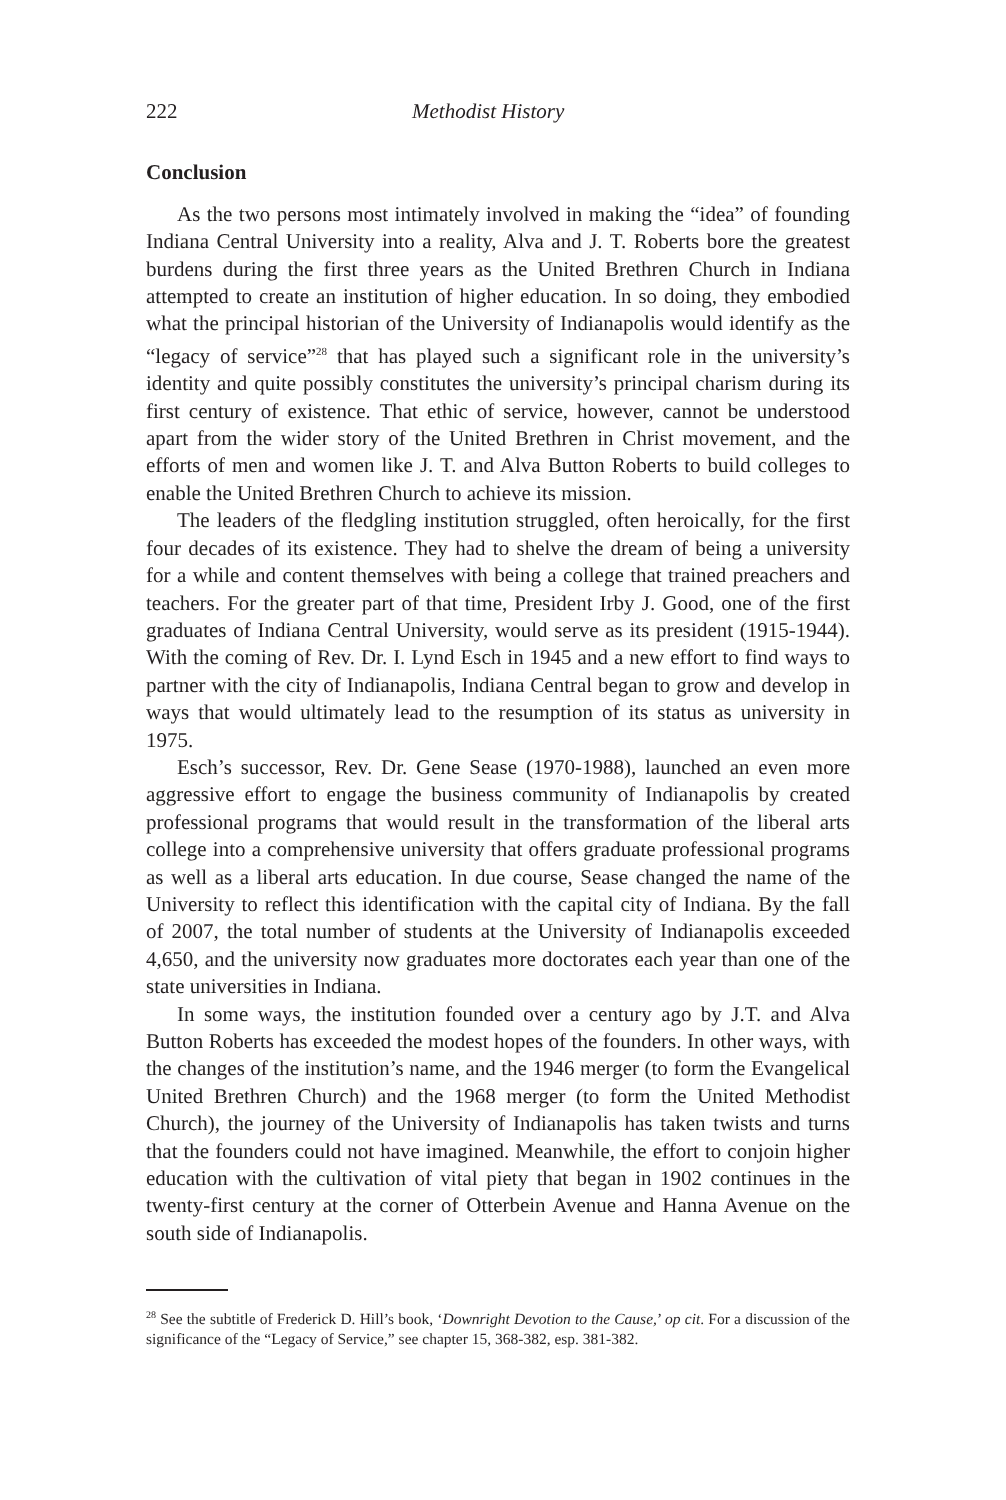222 Methodist History
Conclusion
As the two persons most intimately involved in making the “idea” of founding Indiana Central University into a reality, Alva and J. T. Roberts bore the greatest burdens during the first three years as the United Brethren Church in Indiana attempted to create an institution of higher education. In so doing, they embodied what the principal historian of the University of Indianapolis would identify as the “legacy of service”<sup>28</sup> that has played such a significant role in the university’s identity and quite possibly constitutes the university’s principal charism during its first century of existence. That ethic of service, however, cannot be understood apart from the wider story of the United Brethren in Christ movement, and the efforts of men and women like J. T. and Alva Button Roberts to build colleges to enable the United Brethren Church to achieve its mission.
The leaders of the fledgling institution struggled, often heroically, for the first four decades of its existence. They had to shelve the dream of being a university for a while and content themselves with being a college that trained preachers and teachers. For the greater part of that time, President Irby J. Good, one of the first graduates of Indiana Central University, would serve as its president (1915-1944). With the coming of Rev. Dr. I. Lynd Esch in 1945 and a new effort to find ways to partner with the city of Indianapolis, Indiana Central began to grow and develop in ways that would ultimately lead to the resumption of its status as university in 1975.
Esch’s successor, Rev. Dr. Gene Sease (1970-1988), launched an even more aggressive effort to engage the business community of Indianapolis by created professional programs that would result in the transformation of the liberal arts college into a comprehensive university that offers graduate professional programs as well as a liberal arts education. In due course, Sease changed the name of the University to reflect this identification with the capital city of Indiana. By the fall of 2007, the total number of students at the University of Indianapolis exceeded 4,650, and the university now graduates more doctorates each year than one of the state universities in Indiana.
In some ways, the institution founded over a century ago by J.T. and Alva Button Roberts has exceeded the modest hopes of the founders. In other ways, with the changes of the institution’s name, and the 1946 merger (to form the Evangelical United Brethren Church) and the 1968 merger (to form the United Methodist Church), the journey of the University of Indianapolis has taken twists and turns that the founders could not have imagined. Meanwhile, the effort to conjoin higher education with the cultivation of vital piety that began in 1902 continues in the twenty-first century at the corner of Otterbein Avenue and Hanna Avenue on the south side of Indianapolis.
<sup>28</sup> See the subtitle of Frederick D. Hill’s book, ‘Downright Devotion to the Cause,’ op cit. For a discussion of the significance of the “Legacy of Service,” see chapter 15, 368-382, esp. 381-382.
------------------------------------------------
PROBLEM STATEMENT: The answer must be the full listing above, copied exactly, with no pictures in it.

EXERCISE OUTPUT:
222 Methodist History
Conclusion
As the two persons most intimately involved in making the “idea” of founding Indiana Central University into a reality, Alva and J. T. Roberts bore the greatest burdens during the first three years as the United Brethren Church in Indiana attempted to create an institution of higher education. In so doing, they embodied what the principal historian of the University of Indianapolis would identify as the “legacy of service”<sup>28</sup> that has played such a significant role in the university’s identity and quite possibly constitutes the university’s principal charism during its first century of existence. That ethic of service, however, cannot be understood apart from the wider story of the United Brethren in Christ movement, and the efforts of men and women like J. T. and Alva Button Roberts to build colleges to enable the United Brethren Church to achieve its mission.
The leaders of the fledgling institution struggled, often heroically, for the first four decades of its existence. They had to shelve the dream of being a university for a while and content themselves with being a college that trained preachers and teachers. For the greater part of that time, President Irby J. Good, one of the first graduates of Indiana Central University, would serve as its president (1915-1944). With the coming of Rev. Dr. I. Lynd Esch in 1945 and a new effort to find ways to partner with the city of Indianapolis, Indiana Central began to grow and develop in ways that would ultimately lead to the resumption of its status as university in 1975.
Esch’s successor, Rev. Dr. Gene Sease (1970-1988), launched an even more aggressive effort to engage the business community of Indianapolis by created professional programs that would result in the transformation of the liberal arts college into a comprehensive university that offers graduate professional programs as well as a liberal arts education. In due course, Sease changed the name of the University to reflect this identification with the capital city of Indiana. By the fall of 2007, the total number of students at the University of Indianapolis exceeded 4,650, and the university now graduates more doctorates each year than one of the state universities in Indiana.
In some ways, the institution founded over a century ago by J.T. and Alva Button Roberts has exceeded the modest hopes of the founders. In other ways, with the changes of the institution’s name, and the 1946 merger (to form the Evangelical United Brethren Church) and the 1968 merger (to form the United Methodist Church), the journey of the University of Indianapolis has taken twists and turns that the founders could not have imagined. Meanwhile, the effort to conjoin higher education with the cultivation of vital piety that began in 1902 continues in the twenty-first century at the corner of Otterbein Avenue and Hanna Avenue on the south side of Indianapolis.
<sup>28</sup> See the subtitle of Frederick D. Hill’s book, ‘Downright Devotion to the Cause,’ op cit. For a discussion of the significance of the “Legacy of Service,” see chapter 15, 368-382, esp. 381-382.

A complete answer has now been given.